Is new thinking needed on export finance regulation?

(TFX News, New York, 3 February 2021) The OECD Consensus has a long history but it’s still the only game in town. With the International Working Group now in stasis, is that a problem, or is it going to focus minds on reform? The ‘Arrangement on Officially Supported Export Credits’ started out in 1978 building on the export credit ‘Consensus’ among a number of OECD countries in 1976 as a way of getting the world’s major exporting nations, in those days, the OECD countries, to agree on a level playing field for fair competition and, in the process, to rein in the huge export finance subsidies which were beginning to seem unsustainable even to the richest of them. The biggest pressures have been coming from outside the Consensus’s OECD core. Countries once indisputably not rich (e.g. China, India, Brazil, Russia and South Africa) moved from being exporters of primary goods and importers of capital goods to the opposite. Not all, but the size of the emerging exporting nations (China the biggest of them all) meant that their non-adherence to the OECD’s Consensus club created a need for a new forum. The International Working Group on Export Credits (IWG), was established in 2012 with the aim of trying to bridge the gap between them and the Consensus Participants. In November 2020, IWG technical groups were formally suspended for a year by 11 of the 18 countries (including the EU) due to the [Covid] freeze on IWG technical work.
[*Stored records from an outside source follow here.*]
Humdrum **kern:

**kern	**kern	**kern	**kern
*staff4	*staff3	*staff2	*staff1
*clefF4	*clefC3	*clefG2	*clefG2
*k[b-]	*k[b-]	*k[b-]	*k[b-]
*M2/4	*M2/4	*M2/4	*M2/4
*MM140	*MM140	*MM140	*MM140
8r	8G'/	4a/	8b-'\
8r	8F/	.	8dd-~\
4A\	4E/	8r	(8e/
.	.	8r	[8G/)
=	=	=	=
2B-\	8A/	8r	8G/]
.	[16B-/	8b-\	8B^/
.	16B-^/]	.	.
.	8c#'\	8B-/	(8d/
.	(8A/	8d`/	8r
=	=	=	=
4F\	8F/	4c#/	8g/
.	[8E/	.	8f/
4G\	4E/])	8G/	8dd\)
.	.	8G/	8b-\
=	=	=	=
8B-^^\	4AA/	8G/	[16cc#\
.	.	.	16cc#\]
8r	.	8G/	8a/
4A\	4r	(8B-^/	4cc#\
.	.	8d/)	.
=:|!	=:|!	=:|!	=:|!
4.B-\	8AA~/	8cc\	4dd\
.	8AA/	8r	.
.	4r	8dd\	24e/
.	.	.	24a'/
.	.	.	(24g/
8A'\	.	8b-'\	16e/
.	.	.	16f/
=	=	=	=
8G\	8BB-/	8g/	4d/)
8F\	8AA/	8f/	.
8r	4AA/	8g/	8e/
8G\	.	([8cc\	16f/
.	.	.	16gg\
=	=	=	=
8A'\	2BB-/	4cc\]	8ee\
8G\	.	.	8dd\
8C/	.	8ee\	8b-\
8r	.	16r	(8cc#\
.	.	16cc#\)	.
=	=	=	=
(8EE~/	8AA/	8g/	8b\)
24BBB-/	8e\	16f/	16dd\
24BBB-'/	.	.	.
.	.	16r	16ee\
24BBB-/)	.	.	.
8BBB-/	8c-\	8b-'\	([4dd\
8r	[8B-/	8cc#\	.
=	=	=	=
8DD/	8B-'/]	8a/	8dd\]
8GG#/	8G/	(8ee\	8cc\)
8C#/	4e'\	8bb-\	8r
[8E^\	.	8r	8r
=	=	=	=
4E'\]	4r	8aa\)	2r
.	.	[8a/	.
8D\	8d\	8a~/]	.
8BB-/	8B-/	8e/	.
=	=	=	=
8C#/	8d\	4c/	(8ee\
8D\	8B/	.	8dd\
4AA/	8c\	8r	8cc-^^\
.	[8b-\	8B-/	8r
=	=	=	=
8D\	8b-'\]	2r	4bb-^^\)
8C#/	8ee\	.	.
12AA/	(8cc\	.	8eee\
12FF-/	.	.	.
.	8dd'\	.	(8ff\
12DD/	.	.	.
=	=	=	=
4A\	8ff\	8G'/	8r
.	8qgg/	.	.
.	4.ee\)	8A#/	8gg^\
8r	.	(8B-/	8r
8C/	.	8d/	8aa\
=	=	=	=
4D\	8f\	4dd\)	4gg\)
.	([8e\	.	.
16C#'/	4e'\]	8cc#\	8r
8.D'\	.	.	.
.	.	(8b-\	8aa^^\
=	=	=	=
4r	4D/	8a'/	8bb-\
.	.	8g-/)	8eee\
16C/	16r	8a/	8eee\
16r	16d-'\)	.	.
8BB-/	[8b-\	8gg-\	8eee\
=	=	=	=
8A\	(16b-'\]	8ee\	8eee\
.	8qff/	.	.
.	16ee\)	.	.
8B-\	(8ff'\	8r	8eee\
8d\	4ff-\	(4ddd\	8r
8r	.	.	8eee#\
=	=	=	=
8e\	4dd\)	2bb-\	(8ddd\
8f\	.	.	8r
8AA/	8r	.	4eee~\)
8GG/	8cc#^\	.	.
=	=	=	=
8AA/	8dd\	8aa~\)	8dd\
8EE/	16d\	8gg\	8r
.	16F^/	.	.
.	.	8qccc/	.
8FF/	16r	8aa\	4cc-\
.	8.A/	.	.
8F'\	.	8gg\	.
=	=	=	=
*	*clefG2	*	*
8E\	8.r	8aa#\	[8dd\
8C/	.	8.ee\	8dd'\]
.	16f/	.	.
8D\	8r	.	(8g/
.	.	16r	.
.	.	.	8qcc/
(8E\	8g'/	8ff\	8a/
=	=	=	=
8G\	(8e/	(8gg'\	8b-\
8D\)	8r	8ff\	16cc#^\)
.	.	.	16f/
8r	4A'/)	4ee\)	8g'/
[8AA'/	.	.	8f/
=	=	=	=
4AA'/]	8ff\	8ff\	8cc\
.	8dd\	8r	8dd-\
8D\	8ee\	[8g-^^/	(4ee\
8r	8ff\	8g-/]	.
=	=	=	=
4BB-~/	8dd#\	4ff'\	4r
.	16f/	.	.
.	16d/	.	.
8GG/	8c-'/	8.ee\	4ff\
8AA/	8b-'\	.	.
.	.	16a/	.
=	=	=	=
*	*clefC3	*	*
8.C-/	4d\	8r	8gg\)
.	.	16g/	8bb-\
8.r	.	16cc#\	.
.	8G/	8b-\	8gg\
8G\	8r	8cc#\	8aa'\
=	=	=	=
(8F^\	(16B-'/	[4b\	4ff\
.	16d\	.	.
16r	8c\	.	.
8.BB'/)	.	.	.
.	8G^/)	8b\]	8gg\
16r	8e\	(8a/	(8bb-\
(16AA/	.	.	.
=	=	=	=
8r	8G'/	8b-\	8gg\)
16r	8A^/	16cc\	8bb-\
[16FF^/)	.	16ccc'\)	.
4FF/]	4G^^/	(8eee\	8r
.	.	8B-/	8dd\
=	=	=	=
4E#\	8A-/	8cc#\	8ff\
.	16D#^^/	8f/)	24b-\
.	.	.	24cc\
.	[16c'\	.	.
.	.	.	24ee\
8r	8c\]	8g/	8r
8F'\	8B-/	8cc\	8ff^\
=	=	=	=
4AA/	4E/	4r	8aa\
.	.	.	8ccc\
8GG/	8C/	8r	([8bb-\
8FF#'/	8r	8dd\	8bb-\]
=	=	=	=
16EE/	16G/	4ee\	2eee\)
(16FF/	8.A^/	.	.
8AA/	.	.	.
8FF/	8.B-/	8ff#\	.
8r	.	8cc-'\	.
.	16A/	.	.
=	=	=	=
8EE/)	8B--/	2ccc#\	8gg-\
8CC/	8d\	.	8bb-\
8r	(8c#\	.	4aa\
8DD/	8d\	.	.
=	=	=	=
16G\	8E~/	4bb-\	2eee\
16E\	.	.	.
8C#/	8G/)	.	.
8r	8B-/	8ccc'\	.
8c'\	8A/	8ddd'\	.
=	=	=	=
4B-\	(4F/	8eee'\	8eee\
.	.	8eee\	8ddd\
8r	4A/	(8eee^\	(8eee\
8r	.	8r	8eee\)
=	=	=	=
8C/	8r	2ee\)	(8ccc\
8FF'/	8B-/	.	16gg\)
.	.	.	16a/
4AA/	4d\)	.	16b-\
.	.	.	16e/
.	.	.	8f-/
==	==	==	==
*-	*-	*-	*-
A new Secretary General has neither been so far agreed nor announced. The Arrangement has long had Sector Understandings, mini-‘Gentlemen’s Agreements’. At the moment, they cover aircraft, ships and trains plus energy and the environment (nuclear power, renewable energy, climate change mitigation and adaptation, and water projects, and coal-fired electricity). Time for new thinking is ahead. Like coral reefs, [10,000 years in development, quickly destroyed], the Arrangement is delicate, subject to abuse, but very valuable in parts to the world economy.